Mergers and acquisition are an important milestone in a company’s path. Companies merge into each other to form a symbiotic relationship and gain synergies. There are a lot many aspects to mergers and acquisitions which involves financial, legal, intellectual property, assets and human resource oriented issues. For the successful fruition of the acquisition or merger, the company needs to consider all these elements and have complete knowledge for this.

The complexity of matters increase in case of private companies because of limited information available. Here is a list of important things that a company should consider in case of mergers and acquisitions of privately held companies.

(1) The entire process can take a long time to close

Mergers and acquisitions are a cumbersome process and involves many formalities. The entire cycle from inception to completion can spread around a period of 6 months on an average. The speed of execution also depends on the buyer’s or the other merging entity’s urgency of getting things done or performing the due diligence. The time lag also happens if a seller is unable to get enough buyers interested for the company. Certain ways to shorten the delay are:

  • The investment bankers can be used to run an auction sale process in a tightly controlled-environment so that the buyers are compelled to make decisions in a shorter time frame.
  • A key component of an M&A agreement is the draft disclosure schedule. Having it ready in place by the seller is a great way to save time.
  • The seller should compile all its details such as key personnel, financial statements, corporate records, investment pitches, financial models, company presentations etc. and keep it ready in hand.

(2) Buyer will be majorly interested in the seller company’s financial statements and projections

One representation that a buyer is most likely to demand from the seller in an acquisition agreement is the financial model of the company. The financial statements should be audited, in compliance with the accounting guidelines and the seller must present the information in a fair and transparent manner. The result of operations, financial situation, and periodic cash flows are the primary information that the buyers seek. The financial projections will also be considered and the credibility of the projection will also be scrutinised.

(3) Multiple bidders are needed to get the best deal for the seller

To conclude a sales deal, it is important that there are multiple bidders who have the potential to buy the company. If the situation is competitive, the seller can make the most of the situation and strike a better deal, get a higher price, and much more. If there is a single bidder, the situation becomes disadvantageous for the seller. This is especially true if there is an exclusivity agreement that restricts the seller from getting in talks with other buyers. Negotiating with multiple buyers helps in the better deal terms.

(4) You need to have a powerful legal team in place

It is crucial that for a successful M&A process, the selling company hires an external legal officer who specialises in mergers and acquisitions. The external legal team must consists of experienced M&A lawyers who has expertise in areas like tax, employee affairs, real estate, cybersecurity, antitrust, international trade, and data privacy. The terms of the deal have legal complexities, therefore it is imperative that the M&A lawyer must be adept with the nuances of the deal and the detailed structure of the acquisition agreement.
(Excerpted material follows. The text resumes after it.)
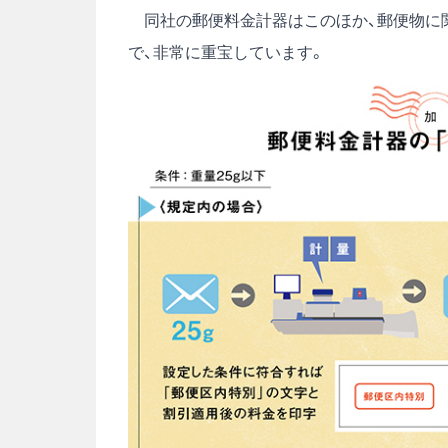
同社の郵便料金計器はこのほか、郵便物に
で、非常に重宝しています。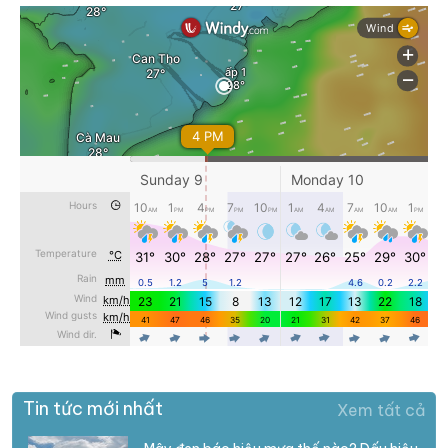
Tin tức mới nhất
Xem tất cả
(5) Intellectual Property is very important

The position of the Intellectual Property of the seller and the way it will be received by the buyer is an important point of consideration during the M&A deals. Buyers audit all the IPs of the seller’s company and the latter has to be prepared for it. The IP plays a crucial role in deciding the valuation of the buyer’s company. The IP representation and warranties ensure that there is no misappropriation, infringement or violation of the IP rights of the selling company.

(6) A definite acquisition agreement is mandatory

A well-drafted acquisition agreement is very important to safeguard the interests of the seller and buyer. The acquisition agreement must have the following components:

  1. Structure of the transaction (share purchase, asset purchase or merger)
  2. Purchase price and related terms of finance
  3. Any possible deviations or adjustments in the valuation of the deal
  4. The extent of rights and restrictions on the stock, in cases it is issued to the selling stockholders.

(7) Making sense of the dynamics of negotiation

There are a lot of compromises that are required in M&A deals. It needs to be seen which party is more interested in the deal? If there is a presence of multiple bidders? if there is any non-financial element that can be negotiated in lieu of increased price? Is there an M&A negotiator in place? Is the deal attractive enough for the sellers to consider all the risks?

Understanding each of the dynamics and the necessary elements in an M&A deal is essential for the successful completion of the deal with due professionalism.